Why are FX markets settling for less?


If global regulators drew up a hit list of the biggest risks in foreign exchange, settlement risk would be at the top.

So, it’s positive that the Bank for International Settlements in its follow-up report to the 2025 triennial survey declared a 90% overall reduction in average daily settlement risk.

But wait. Look closer at the figures. Payment-versus-payment (PvP) settlement – which is the most reliable way of eliminating the risk – has risen from 54% of volumes in 2006 to 56% today. A feeble 2% increase in two decades.

Put simply, this small jump is a major concern and highlights a glaring amount of risk being left on the table.

PvP systems ensure that the final payment of one currency occurs if and only if the payment from the opposite counterparty occurs. As such, the avoidance of PvP adoption is confusing because while other methods may limit the risk of a counterparty failing to deliver its part of the bargain, PvP eliminates it.

Some market innovations are slow to achieve widespread acceptance because they are novel and controversial – think the NFL’s ‘tush push’ play. PvP is not in this category: it is tried and tested. Settlement giant CLS, which was launched in 2002, offers PvP for 18 of the world’s most traded currencies.

Even outside of CLS, there are new opportunities for PvP settlement popping up to cover non-CLS currencies such as the B3 Foreign Exchange Clearinghouse in Brazil, CHATS in Hong Kong, and Buna in the United Arab Emirates.

To give the industry credit, there is evidence of progress in reducing settlement risk. Beginning with the lowest hanging fruit, the total amount of gross bilateral settlements that are fully exposed to settlement risk and bear the largest risk for counterparties, were reduced from nearly a third of all trading to just 15% over the 20-year period.

However, other areas are lagging. For instance, including intragroup trading, of the 80% of average daily settlement that involves currencies that are CLS eligible, only 40% of that group was settled on a PvP basis.

As for currencies that are not CLS eligible, such as the Chinese renminbi and Turkish lira, an even smaller portion are settled via PvP. What’s more, these currencies have grown from 19% of global turnover in 2007 to 22% in 2025.

One reason for the lacklustre adoption of PvP settlement is the growing prevalence of non-bank financial institutions in FX. These counterparties settle less than half of their gross financial obligations via PvP, whereas large dealers settle nearly three-quarters of trades using the gold-standard method.
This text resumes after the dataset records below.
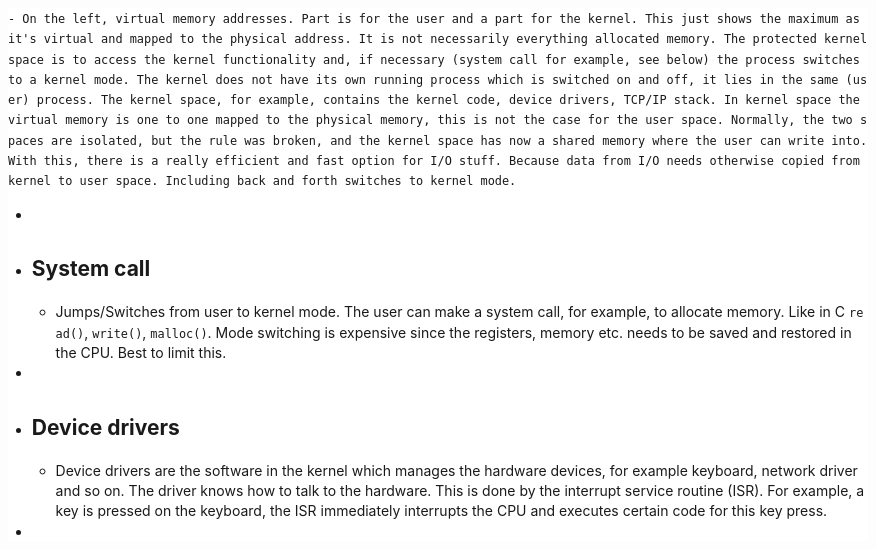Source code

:     - On the left, virtual memory addresses. Part is for the user and a part for the kernel. This just shows the maximum as it's virtual and mapped to the physical address. It is not necessarily everything allocated memory. The protected kernel space is to access the kernel functionality and, if necessary (system call for example, see below) the process switches to a kernel mode. The kernel does not have its own running process which is switched on and off, it lies in the same (user) process. The kernel space, for example, contains the kernel code, device drivers, TCP/IP stack. In kernel space the virtual memory is one to one mapped to the physical memory, this is not the case for the user space. Normally, the two spaces are isolated, but the rule was broken, and the kernel space has now a shared memory where the user can write into. With this, there is a really efficient and fast option for I/O stuff. Because data from I/O needs otherwise copied from kernel to user space. Including back and forth switches to kernel mode.
- 
- ## System call
    - Jumps/Switches from user to kernel mode. The user can make a system call, for example, to allocate memory. Like in C `read()`, `write()`, `malloc()`. Mode switching is expensive since the registers, memory etc. needs to be saved and restored in the CPU. Best to limit this. 
- 
- ## Device drivers
    - Device drivers are the software in the kernel which manages the hardware devices, for example keyboard, network driver and so on. The driver knows how to talk to the hardware. This is done by the interrupt service routine (ISR). For example, a key is pressed on the keyboard, the ISR immediately interrupts the CPU and executes certain code for this key press.
-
Frustratingly, within the remaining 10% of turnover that is also left on a gross bilateral basis today, the BIS report states that nearly a quarter of that volume could be eligible for PvP settlement. That these trades are left without such assurances is head scratching.

Anecdotal explanations from the BIS explain that operational issues may make it difficult for parties to make PvP cut-offs. This could be a worry for global investors with securities markets like the UK and Europe shortening their settlement times to just one day.

Block booking

Other modes of settlement have helped to mitigate counterparty risk. For example, intragroup settlement ensures that trades are settled between two entities that are part of the same banking group. However, internal settlement across borders can still be at risk of liquidity ring-fencing if the bank is distressed.

Going outside of intragroup settlement, firms can also net their FX trades between counterparties pre-settlement. This reduces the overall gross settlement risk but still leaves the transaction vulnerable overall.

At the end of the day, in times of market stress, trades using these mitigation strategies are still open to settlement risk in a way that PvP avoids.

Therefore, as the FX market continues to innovate, the lack of rapid adoption of PvP technologies for fiat rails begs whether the adoption of stablecoins is a solution worth exploring.

Over the past 12 months, there has been talk about the digitalisation of FX currency trading. LMAX Group has noted that more end-users are attracted to same-day blockchain settlement features that stablecoin offers for cryptocurrency trading.

While only 1% of stablecoin activity in 2026 has been shown to be used for real-world payments or remittances, stablecoins and FX are closing the gap on how market participants can improve FX settlement workflows.

Banks are also pushing their own tokenisation projects as a rival to stablecoins. JP Morgan’s Kinexys platform offers on-chain FX payments and settlement via its digital deposit token, JPM Coin. Citi, meanwhile, has launched a tokenised deposit platform.

Outside of the banks, the London Stock Exchange Group has also gone live with its digital settlement house that enables programmatic and instantaneous settlement both on and off chain for delivery-vs-payment and payment-vs-payment.

Much like Fifa, it’s time for the FX market to get with the times and embrace technology to add assurance to an unsure process. Whether it is video assistant referee or payment-vs-payment settlement, the days of leaving things up to chance are over.